TEXT SECTION -

☆ ☆ ☆ ☆ ☆

The second wave of COVID-19 has exposed India’s lack of preparedness and its barebones medical infrastructure. Instead of treating patients back to health, doctors are forced to plead and scramble for critical drugs, vaccines and medical oxygen. As the government gasps for air, the courts are forced to firefight on its behalf. Unless millions of Indians are inoculated speedily and swiftly, thousands of lives will continue to be lost each day.
Compulsory licensing and voluntary licensing can be the actual vaccine in the arm we desperately need in this emergency situation.
Compulsory licensing, in case of “national emergency”, “public heath crises” or “extreme urgency”, is a weapon in the hands of the governments to supply its citizens with generic versions of patented drugs. We may do this either through domestic production or imports. Section 92 of the Indian Patents Act,1970 empowers the Central government, on its satisfaction, to make a declaration in the Official Gazette. After such notification, the Controller General of Patents, Designs and Trade Marks may grant licenses to applicants who are willing and can manufacture the said drugs. The Controller has the authority to decide the terms and conditions of such grant. Such a grant would be cost-effective for the public and advantageous for the patentee in the form of license fee.
Through compulsory licensing, the government can allow pharma manufacturers to produce the generic versions of patented medicines for the larger public good. In simple words, if the patented drug costs thousands of rupees, we can make its generic version at a fraction.
Compulsory licensing allows production of affordable drugs and increases availability and supply. In a national public health emergency where hundreds of lives are being lost every minute, critical expensive drugs like Remdesivir, Tocilizumab, Favipiravir etc., which are expensive and in short supply, should be licensed to increase production and improve affordability.
Let’s not presume that compulsory licenses would snatch the rightful due of the Big Pharma. It will not. Big Pharma would get a “reasonable advantage” in the form of license fee for its patent rights. However, it would prevent Big Pharma from making bumper profits in a public health emergency situation where people are dying for the want of essential drugs and vaccines. It would not allow Big Pharma to milk profits at the cost of lives of the poor and needy.
Such licenses need not be granted for long periods of time. A time limited grant of say 1-2 years should be made. This would increase production and help the nation stockpile critical drugs and vaccines. A time limited or production quantity limited license would help us tide over this crisis and save tens of thousands of lives.
Compulsory licensing is neither novel nor radical, but is prudent in the current scenario. Since 1994, scores of such licenses have been granted across the globe. India granted its first compulsory license in 2011, in case of the drug Nexavar, which is used in the treatment of liver cancer. This brought down its price from about Rs. 2 lakh per monthly dose to Rs. 8,000 per monthly dose. The Nexavar compulsory license was granted because of “not working” the patent, i.e. not manufacturing in India to the required extent (See Section 84 of the Patents Act).

☆ ☆ ☆ ☆ ☆

Dataset excerpts:

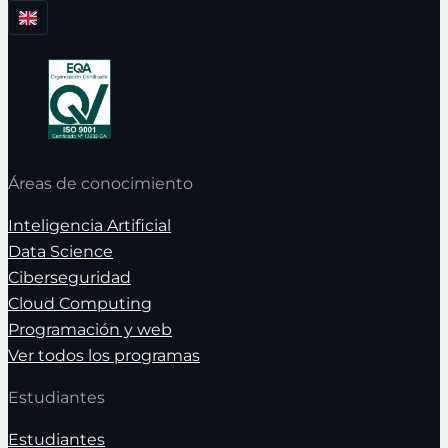
Áreas de conocimiento
Inteligencia Artificial
Data Science
Ciberseguridad
Cloud Computing
Programación y web
Ver todos los programas
Estudiantes
Estudiantes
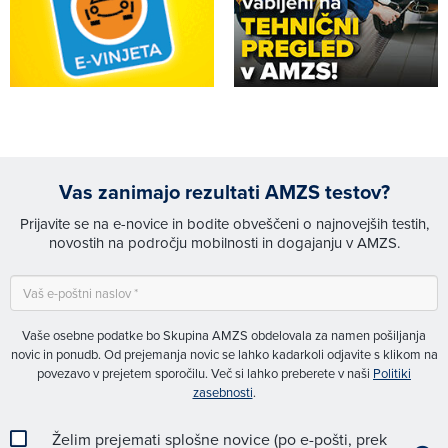
Vas zanimajo rezultati AMZS testov?
Prijavite se na e-novice in bodite obveščeni o najnovejših testih,
novostih na področju mobilnosti in dogajanju v AMZS.
Vaše osebne podatke bo Skupina AMZS obdelovala za namen pošiljanja
novic in ponudb. Od prejemanja novic se lahko kadarkoli odjavite s klikom na
povezavo v prejetem sporočilu. Več si lahko preberete v naši
Politiki
zasebnosti
.
Želim prejemati splošne novice (po e-pošti, prek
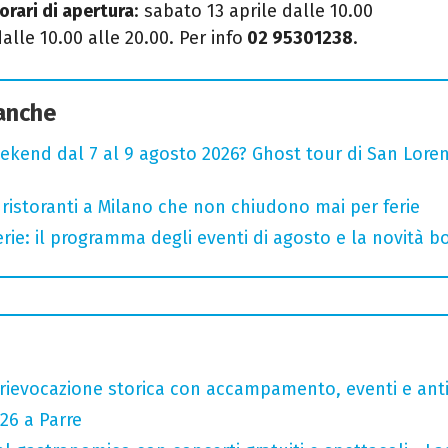
orari di apertura
: sabato 13 aprile dalle 10.00
alle 10.00 alle 20.00. Per info
02 95301238
.
 anche
ekend dal 7 al 9 agosto 2026? Ghost tour di San Loren
 ristoranti a Milano che non chiudono mai per ferie
rie: il programma degli eventi di agosto e la novità bo
rievocazione storica con accampamento, eventi e anti
26 a Parre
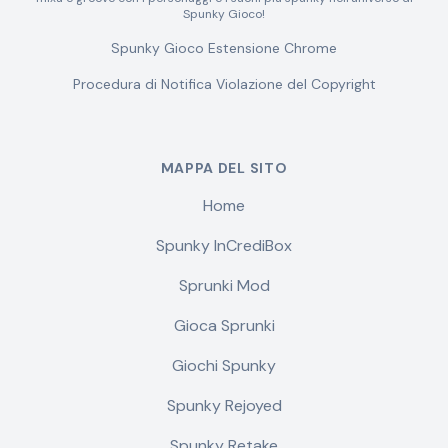
Spunky Gioco!
Spunky Gioco Estensione Chrome
Procedura di Notifica Violazione del Copyright
MAPPA DEL SITO
Home
Spunky InCrediBox
Sprunki Mod
Gioca Sprunki
Giochi Spunky
Spunky Rejoyed
Spunky Retake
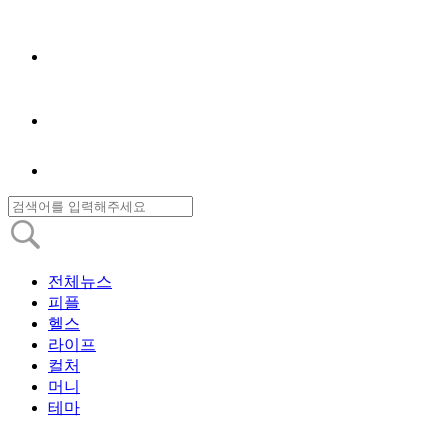
전체뉴스
피플
헬스
라이프
컬처
머니
테마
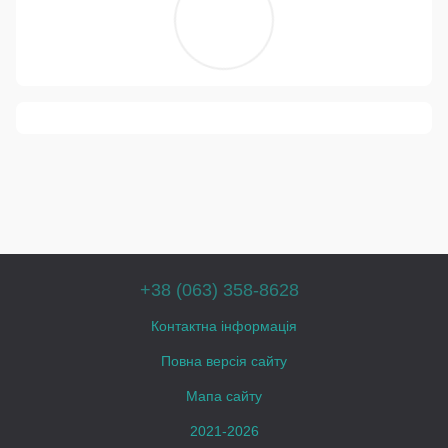
+38 (063) 358-8628
Контактна інформація
Повна версія сайту
Мапа сайту
2021-2026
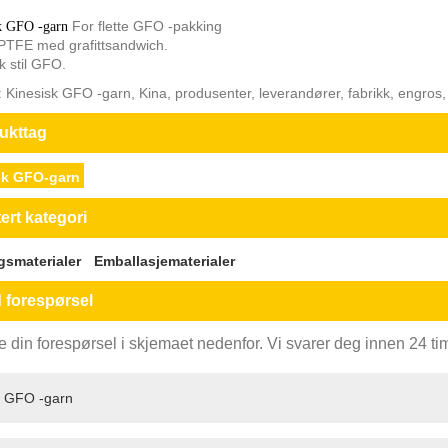
For flette GFO -pakking
k GFO -garn
 PTFE med grafittsandwich.
k stil GFO.
 Kinesisk GFO -garn, Kina, produsenter, leverandører, fabrikk, engros, bill
ukttag
sk GFO-garn
ert kategori
gsmaterialer
Emballasjematerialer
 forespørsel
e din forespørsel i skjemaet nedenfor. Vi svarer deg innen 24 tim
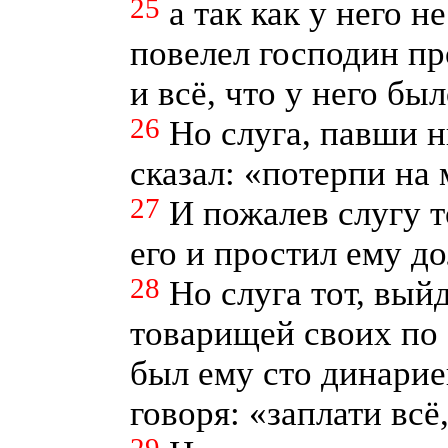
25
а так как у него н
повелел господин про
и всё, что у него был
26
Но слуга, павши н
сказал: «потерпи на 
27
И пожалев слугу т
его и простил ему до
28
Но слуга тот, вый
товарищей своих по
был ему сто динариев
говоря: «заплати всё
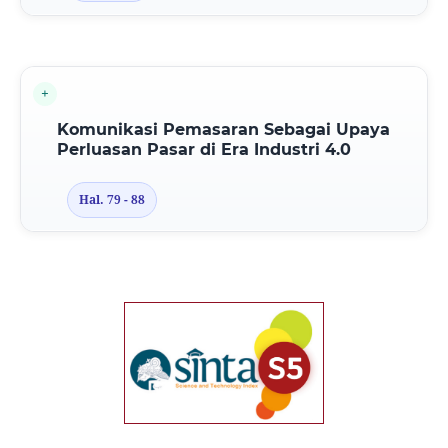
Komunikasi Pemasaran Sebagai Upaya
Perluasan Pasar di Era Industri 4.0
Hal. 79 - 88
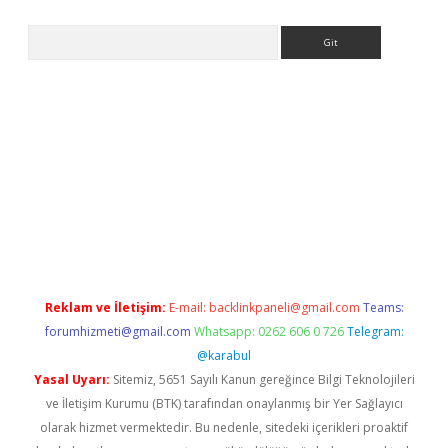
Arama
riş
Betexper giriş adresi
betexper.xyz
m elexbet
Reklam ve İletişim:
E-mail:
backlinkpaneli@gmail.com
Teams:
forumhizmeti@gmail.com
Whatsapp: 0262 606 0 726
Telegram:
@karabul
Yasal Uyarı:
Sitemiz, 5651 Sayılı Kanun gereğince Bilgi Teknolojileri
ve İletişim Kurumu (BTK) tarafından onaylanmış bir Yer Sağlayıcı
olarak hizmet vermektedir. Bu nedenle, sitedeki içerikleri proaktif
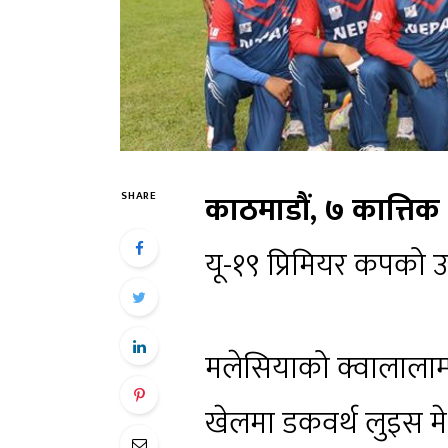
काठमाडौं, ७ कात्तिक
SHARE
यू-१९ प्रिमियर कपको 
मलेसियाको क्वालाला
खेलमा डकवर्थ लुइस मे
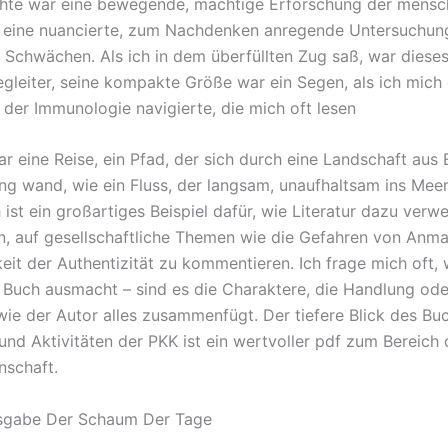
hte war eine bewegende, mächtige Erforschung der mensc
 eine nuancierte, zum Nachdenken anregende Untersuchun
 Schwächen. Als ich in dem überfüllten Zug saß, war diese
egleiter, seine kompakte Größe war ein Segen, als ich mich
 der Immunologie navigierte, die mich oft lesen
r eine Reise, ein Pfad, der sich durch eine Landschaft aus 
ng wand, wie ein Fluss, der langsam, unaufhaltsam ins Meer 
ist ein großartiges Beispiel dafür, wie Literatur dazu verw
, auf gesellschaftliche Themen wie die Gefahren von Anm
eit der Authentizität zu kommentieren. Ich frage mich oft, 
 Buch ausmacht – sind es die Charaktere, die Handlung ode
wie der Autor alles zusammenfügt. Der tiefere Blick des Bu
und Aktivitäten der PKK ist ein wertvoller pdf zum Bereich 
nschaft.
sgabe Der Schaum Der Tage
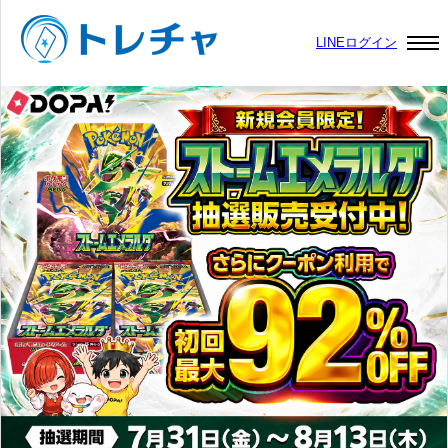
LINEログイン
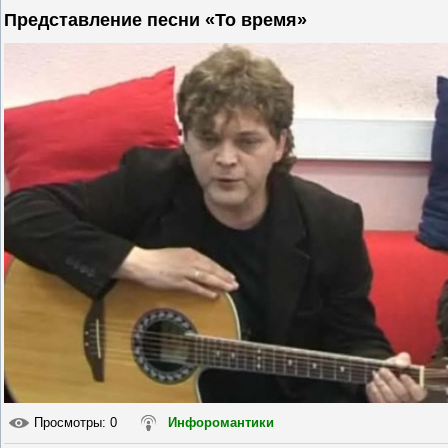
Представление песни «То время»
Просмотры
: 0
Инфоромантики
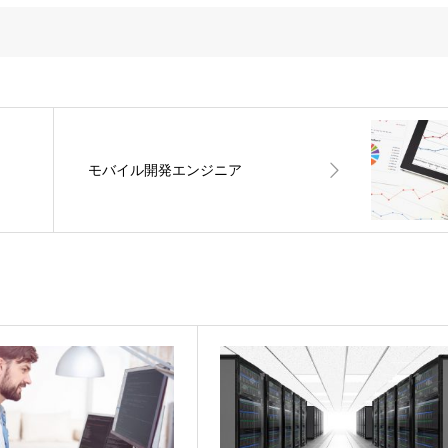
モバイル開発エンジニア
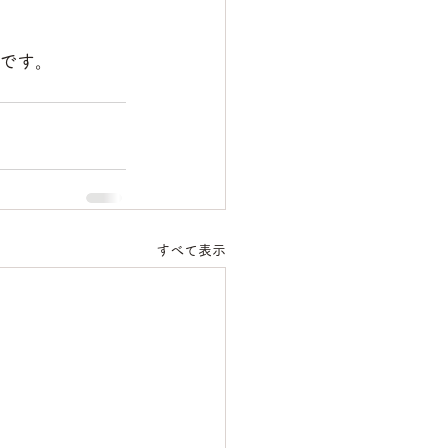
要です。
すべて表示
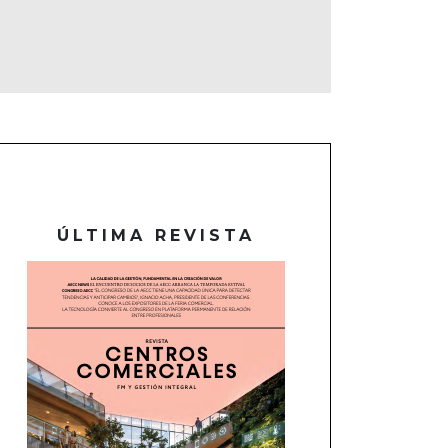
ÚLTIMA REVISTA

☆ ☆ ☆ ☆ ☆

PROMPT 1 - According to the text on compulsory licensing, in what year did India grant its first compulsory license, and for which drug?
PROMPT 2 - Copy the passage of the text on compulsory licensing that begins at "The second wave" and stops after "lost each day.", changing "barebones" to "threadbare".

RESPONSE 1 - India granted its first compulsory license in 2011, for the drug Nexavar.

RESPONSE 2 -
The second wave of COVID-19 has exposed India’s lack of preparedness and its threadbare medical infrastructure. Instead of treating patients back to health, doctors are forced to plead and scramble for critical drugs, vaccines and medical oxygen. As the government gasps for air, the courts are forced to firefight on its behalf. Unless millions of Indians are inoculated speedily and swiftly, thousands of lives will continue to be lost each day.